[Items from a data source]
**********
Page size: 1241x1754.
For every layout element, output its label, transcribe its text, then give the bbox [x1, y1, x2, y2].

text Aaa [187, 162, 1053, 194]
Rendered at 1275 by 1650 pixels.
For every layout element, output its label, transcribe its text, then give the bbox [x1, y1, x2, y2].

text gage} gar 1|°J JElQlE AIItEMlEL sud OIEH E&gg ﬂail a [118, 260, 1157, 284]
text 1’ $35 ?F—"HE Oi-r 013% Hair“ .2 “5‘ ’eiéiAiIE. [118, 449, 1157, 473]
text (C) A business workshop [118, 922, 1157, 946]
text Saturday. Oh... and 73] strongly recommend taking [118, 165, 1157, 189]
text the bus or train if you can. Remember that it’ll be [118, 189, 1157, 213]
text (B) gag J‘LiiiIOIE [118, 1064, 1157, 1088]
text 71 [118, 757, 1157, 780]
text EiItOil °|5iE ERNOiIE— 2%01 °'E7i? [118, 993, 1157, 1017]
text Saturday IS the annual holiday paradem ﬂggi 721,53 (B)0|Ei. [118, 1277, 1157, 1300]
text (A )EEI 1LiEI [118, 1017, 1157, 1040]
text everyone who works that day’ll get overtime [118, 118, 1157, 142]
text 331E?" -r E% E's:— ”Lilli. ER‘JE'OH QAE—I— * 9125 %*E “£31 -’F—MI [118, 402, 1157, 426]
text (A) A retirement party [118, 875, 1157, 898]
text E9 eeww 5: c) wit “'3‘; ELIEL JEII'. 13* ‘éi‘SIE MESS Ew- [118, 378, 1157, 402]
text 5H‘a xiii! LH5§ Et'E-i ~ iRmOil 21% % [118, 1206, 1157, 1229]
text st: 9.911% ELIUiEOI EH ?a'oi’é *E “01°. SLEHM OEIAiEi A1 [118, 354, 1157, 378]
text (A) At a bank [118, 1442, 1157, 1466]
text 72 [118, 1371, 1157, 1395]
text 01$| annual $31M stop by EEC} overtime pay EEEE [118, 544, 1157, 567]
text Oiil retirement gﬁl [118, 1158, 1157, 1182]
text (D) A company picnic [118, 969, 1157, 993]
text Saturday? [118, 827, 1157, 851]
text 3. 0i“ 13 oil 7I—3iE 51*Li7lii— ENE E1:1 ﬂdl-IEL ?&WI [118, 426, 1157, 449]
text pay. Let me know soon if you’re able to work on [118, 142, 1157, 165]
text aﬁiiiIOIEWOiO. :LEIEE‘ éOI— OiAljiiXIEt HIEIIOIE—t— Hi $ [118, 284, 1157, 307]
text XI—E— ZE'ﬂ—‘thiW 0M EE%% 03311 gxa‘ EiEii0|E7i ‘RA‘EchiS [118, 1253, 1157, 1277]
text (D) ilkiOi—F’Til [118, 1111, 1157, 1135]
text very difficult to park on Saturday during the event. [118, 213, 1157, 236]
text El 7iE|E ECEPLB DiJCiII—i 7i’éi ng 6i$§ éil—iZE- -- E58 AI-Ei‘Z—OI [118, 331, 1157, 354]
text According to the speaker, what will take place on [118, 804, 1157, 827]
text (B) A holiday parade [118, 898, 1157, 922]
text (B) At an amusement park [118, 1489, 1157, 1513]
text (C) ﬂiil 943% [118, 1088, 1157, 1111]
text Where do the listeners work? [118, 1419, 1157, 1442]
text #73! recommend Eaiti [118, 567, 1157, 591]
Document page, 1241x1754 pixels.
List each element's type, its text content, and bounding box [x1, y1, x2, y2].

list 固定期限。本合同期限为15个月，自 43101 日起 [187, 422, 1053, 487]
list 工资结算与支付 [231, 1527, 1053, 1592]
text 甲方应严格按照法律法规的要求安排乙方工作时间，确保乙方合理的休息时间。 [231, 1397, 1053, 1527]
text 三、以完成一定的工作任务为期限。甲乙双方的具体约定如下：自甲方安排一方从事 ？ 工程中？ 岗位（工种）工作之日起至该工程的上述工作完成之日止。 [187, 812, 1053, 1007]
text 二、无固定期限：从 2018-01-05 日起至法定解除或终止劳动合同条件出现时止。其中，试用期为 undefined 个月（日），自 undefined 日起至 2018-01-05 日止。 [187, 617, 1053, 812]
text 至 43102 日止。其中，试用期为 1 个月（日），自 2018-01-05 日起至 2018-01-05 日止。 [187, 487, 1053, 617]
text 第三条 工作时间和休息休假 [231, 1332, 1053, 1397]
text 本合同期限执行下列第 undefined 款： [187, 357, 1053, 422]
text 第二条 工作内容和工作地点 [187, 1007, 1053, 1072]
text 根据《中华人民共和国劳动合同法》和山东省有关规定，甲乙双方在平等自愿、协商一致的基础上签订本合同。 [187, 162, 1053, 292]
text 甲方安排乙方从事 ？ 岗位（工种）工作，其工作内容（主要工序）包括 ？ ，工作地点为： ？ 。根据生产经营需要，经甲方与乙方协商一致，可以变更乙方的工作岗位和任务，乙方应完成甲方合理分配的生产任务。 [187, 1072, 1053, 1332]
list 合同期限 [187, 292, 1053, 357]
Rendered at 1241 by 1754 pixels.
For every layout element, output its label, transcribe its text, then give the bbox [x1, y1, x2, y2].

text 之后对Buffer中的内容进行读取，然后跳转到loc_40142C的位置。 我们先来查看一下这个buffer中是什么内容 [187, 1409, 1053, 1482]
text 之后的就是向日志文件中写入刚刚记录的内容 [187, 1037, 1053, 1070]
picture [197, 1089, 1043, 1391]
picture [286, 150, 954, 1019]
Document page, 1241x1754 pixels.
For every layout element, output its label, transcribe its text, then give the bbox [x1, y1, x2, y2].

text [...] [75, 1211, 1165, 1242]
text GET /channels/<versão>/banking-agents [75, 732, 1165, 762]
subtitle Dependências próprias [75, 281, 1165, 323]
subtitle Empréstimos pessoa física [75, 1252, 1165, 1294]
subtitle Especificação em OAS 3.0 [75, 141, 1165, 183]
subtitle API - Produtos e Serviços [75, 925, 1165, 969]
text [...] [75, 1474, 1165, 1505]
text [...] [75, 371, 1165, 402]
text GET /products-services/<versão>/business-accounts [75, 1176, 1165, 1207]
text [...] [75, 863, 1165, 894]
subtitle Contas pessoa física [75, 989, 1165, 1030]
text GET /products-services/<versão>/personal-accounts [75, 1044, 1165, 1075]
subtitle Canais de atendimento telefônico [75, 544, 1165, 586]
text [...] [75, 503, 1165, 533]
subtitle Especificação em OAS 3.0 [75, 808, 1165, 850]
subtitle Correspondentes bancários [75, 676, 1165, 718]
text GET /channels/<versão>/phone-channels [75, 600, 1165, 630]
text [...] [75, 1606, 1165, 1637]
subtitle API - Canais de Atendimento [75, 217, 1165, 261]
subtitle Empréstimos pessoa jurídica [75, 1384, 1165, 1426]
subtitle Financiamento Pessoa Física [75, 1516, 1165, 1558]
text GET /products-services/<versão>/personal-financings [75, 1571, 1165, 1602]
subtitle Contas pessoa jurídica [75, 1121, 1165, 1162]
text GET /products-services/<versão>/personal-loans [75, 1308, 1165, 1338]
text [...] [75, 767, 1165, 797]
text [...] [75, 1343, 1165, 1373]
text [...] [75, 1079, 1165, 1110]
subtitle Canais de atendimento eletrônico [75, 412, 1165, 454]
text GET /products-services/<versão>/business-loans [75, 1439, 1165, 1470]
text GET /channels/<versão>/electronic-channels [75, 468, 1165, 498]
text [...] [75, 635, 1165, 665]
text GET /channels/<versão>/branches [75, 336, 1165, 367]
**********
* [Work instructions]: The full set of records is to be written out once more, word for word.

* [Worked solution]:
Page size: 1241x1754.
For every layout element, output its label, transcribe its text, then give the bbox [x1, y1, x2, y2].

text Aaa [187, 162, 1053, 194]
Rendered at 1275 by 1650 pixels.
For every layout element, output its label, transcribe its text, then give the bbox [x1, y1, x2, y2].

text gage} gar 1|°J JElQlE AIItEMlEL sud OIEH E&gg ﬂail a [118, 260, 1157, 284]
text 1’ $35 ?F—"HE Oi-r 013% Hair“ .2 “5‘ ’eiéiAiIE. [118, 449, 1157, 473]
text (C) A business workshop [118, 922, 1157, 946]
text Saturday. Oh... and 73] strongly recommend taking [118, 165, 1157, 189]
text the bus or train if you can. Remember that it’ll be [118, 189, 1157, 213]
text (B) gag J‘LiiiIOIE [118, 1064, 1157, 1088]
text 71 [118, 757, 1157, 780]
text EiItOil °|5iE ERNOiIE— 2%01 °'E7i? [118, 993, 1157, 1017]
text Saturday IS the annual holiday paradem ﬂggi 721,53 (B)0|Ei. [118, 1277, 1157, 1300]
text (A )EEI 1LiEI [118, 1017, 1157, 1040]
text everyone who works that day’ll get overtime [118, 118, 1157, 142]
text 331E?" -r E% E's:— ”Lilli. ER‘JE'OH QAE—I— * 9125 %*E “£31 -’F—MI [118, 402, 1157, 426]
text (A) A retirement party [118, 875, 1157, 898]
text E9 eeww 5: c) wit “'3‘; ELIEL JEII'. 13* ‘éi‘SIE MESS Ew- [118, 378, 1157, 402]
text 5H‘a xiii! LH5§ Et'E-i ~ iRmOil 21% % [118, 1206, 1157, 1229]
text st: 9.911% ELIUiEOI EH ?a'oi’é *E “01°. SLEHM OEIAiEi A1 [118, 354, 1157, 378]
text (A) At a bank [118, 1442, 1157, 1466]
text 72 [118, 1371, 1157, 1395]
text 01$| annual $31M stop by EEC} overtime pay EEEE [118, 544, 1157, 567]
text Oiil retirement gﬁl [118, 1158, 1157, 1182]
text (D) A company picnic [118, 969, 1157, 993]
text Saturday? [118, 827, 1157, 851]
text 3. 0i“ 13 oil 7I—3iE 51*Li7lii— ENE E1:1 ﬂdl-IEL ?&WI [118, 426, 1157, 449]
text pay. Let me know soon if you’re able to work on [118, 142, 1157, 165]
text aﬁiiiIOIEWOiO. :LEIEE‘ éOI— OiAljiiXIEt HIEIIOIE—t— Hi $ [118, 284, 1157, 307]
text XI—E— ZE'ﬂ—‘thiW 0M EE%% 03311 gxa‘ EiEii0|E7i ‘RA‘EchiS [118, 1253, 1157, 1277]
text (D) ilkiOi—F’Til [118, 1111, 1157, 1135]
text very difficult to park on Saturday during the event. [118, 213, 1157, 236]
text El 7iE|E ECEPLB DiJCiII—i 7i’éi ng 6i$§ éil—iZE- -- E58 AI-Ei‘Z—OI [118, 331, 1157, 354]
text According to the speaker, what will take place on [118, 804, 1157, 827]
text (B) A holiday parade [118, 898, 1157, 922]
text (B) At an amusement park [118, 1489, 1157, 1513]
text (C) ﬂiil 943% [118, 1088, 1157, 1111]
text Where do the listeners work? [118, 1419, 1157, 1442]
text #73! recommend Eaiti [118, 567, 1157, 591]
Document page, 1241x1754 pixels.
List each element's type, its text content, and bounding box [x1, y1, x2, y2].

list 固定期限。本合同期限为15个月，自 43101 日起 [187, 422, 1053, 487]
list 工资结算与支付 [231, 1527, 1053, 1592]
text 甲方应严格按照法律法规的要求安排乙方工作时间，确保乙方合理的休息时间。 [231, 1397, 1053, 1527]
text 三、以完成一定的工作任务为期限。甲乙双方的具体约定如下：自甲方安排一方从事 ？ 工程中？ 岗位（工种）工作之日起至该工程的上述工作完成之日止。 [187, 812, 1053, 1007]
text 二、无固定期限：从 2018-01-05 日起至法定解除或终止劳动合同条件出现时止。其中，试用期为 undefined 个月（日），自 undefined 日起至 2018-01-05 日止。 [187, 617, 1053, 812]
text 至 43102 日止。其中，试用期为 1 个月（日），自 2018-01-05 日起至 2018-01-05 日止。 [187, 487, 1053, 617]
text 第三条 工作时间和休息休假 [231, 1332, 1053, 1397]
text 本合同期限执行下列第 undefined 款： [187, 357, 1053, 422]
text 第二条 工作内容和工作地点 [187, 1007, 1053, 1072]
text 根据《中华人民共和国劳动合同法》和山东省有关规定，甲乙双方在平等自愿、协商一致的基础上签订本合同。 [187, 162, 1053, 292]
text 甲方安排乙方从事 ？ 岗位（工种）工作，其工作内容（主要工序）包括 ？ ，工作地点为： ？ 。根据生产经营需要，经甲方与乙方协商一致，可以变更乙方的工作岗位和任务，乙方应完成甲方合理分配的生产任务。 [187, 1072, 1053, 1332]
list 合同期限 [187, 292, 1053, 357]
Rendered at 1241 by 1754 pixels.
For every layout element, output its label, transcribe its text, then give the bbox [x1, y1, x2, y2].

text 之后对Buffer中的内容进行读取，然后跳转到loc_40142C的位置。 我们先来查看一下这个buffer中是什么内容 [187, 1409, 1053, 1482]
text 之后的就是向日志文件中写入刚刚记录的内容 [187, 1037, 1053, 1070]
picture [197, 1089, 1043, 1391]
picture [286, 150, 954, 1019]
Document page, 1241x1754 pixels.
For every layout element, output its label, transcribe its text, then give the bbox [x1, y1, x2, y2].

text [...] [75, 1211, 1165, 1242]
text GET /channels/<versão>/banking-agents [75, 732, 1165, 762]
subtitle Dependências próprias [75, 281, 1165, 323]
subtitle Empréstimos pessoa física [75, 1252, 1165, 1294]
subtitle Especificação em OAS 3.0 [75, 141, 1165, 183]
subtitle API - Produtos e Serviços [75, 925, 1165, 969]
text [...] [75, 1474, 1165, 1505]
text [...] [75, 371, 1165, 402]
text GET /products-services/<versão>/business-accounts [75, 1176, 1165, 1207]
text [...] [75, 863, 1165, 894]
subtitle Contas pessoa física [75, 989, 1165, 1030]
text GET /products-services/<versão>/personal-accounts [75, 1044, 1165, 1075]
subtitle Canais de atendimento telefônico [75, 544, 1165, 586]
text [...] [75, 503, 1165, 533]
subtitle Especificação em OAS 3.0 [75, 808, 1165, 850]
subtitle Correspondentes bancários [75, 676, 1165, 718]
text GET /channels/<versão>/phone-channels [75, 600, 1165, 630]
text [...] [75, 1606, 1165, 1637]
subtitle API - Canais de Atendimento [75, 217, 1165, 261]
subtitle Empréstimos pessoa jurídica [75, 1384, 1165, 1426]
subtitle Financiamento Pessoa Física [75, 1516, 1165, 1558]
text GET /products-services/<versão>/personal-financings [75, 1571, 1165, 1602]
subtitle Contas pessoa jurídica [75, 1121, 1165, 1162]
text GET /products-services/<versão>/personal-loans [75, 1308, 1165, 1338]
text [...] [75, 767, 1165, 797]
text [...] [75, 1343, 1165, 1373]
text [...] [75, 1079, 1165, 1110]
subtitle Canais de atendimento eletrônico [75, 412, 1165, 454]
text GET /products-services/<versão>/business-loans [75, 1439, 1165, 1470]
text GET /channels/<versão>/electronic-channels [75, 468, 1165, 498]
text [...] [75, 635, 1165, 665]
text GET /channels/<versão>/branches [75, 336, 1165, 367]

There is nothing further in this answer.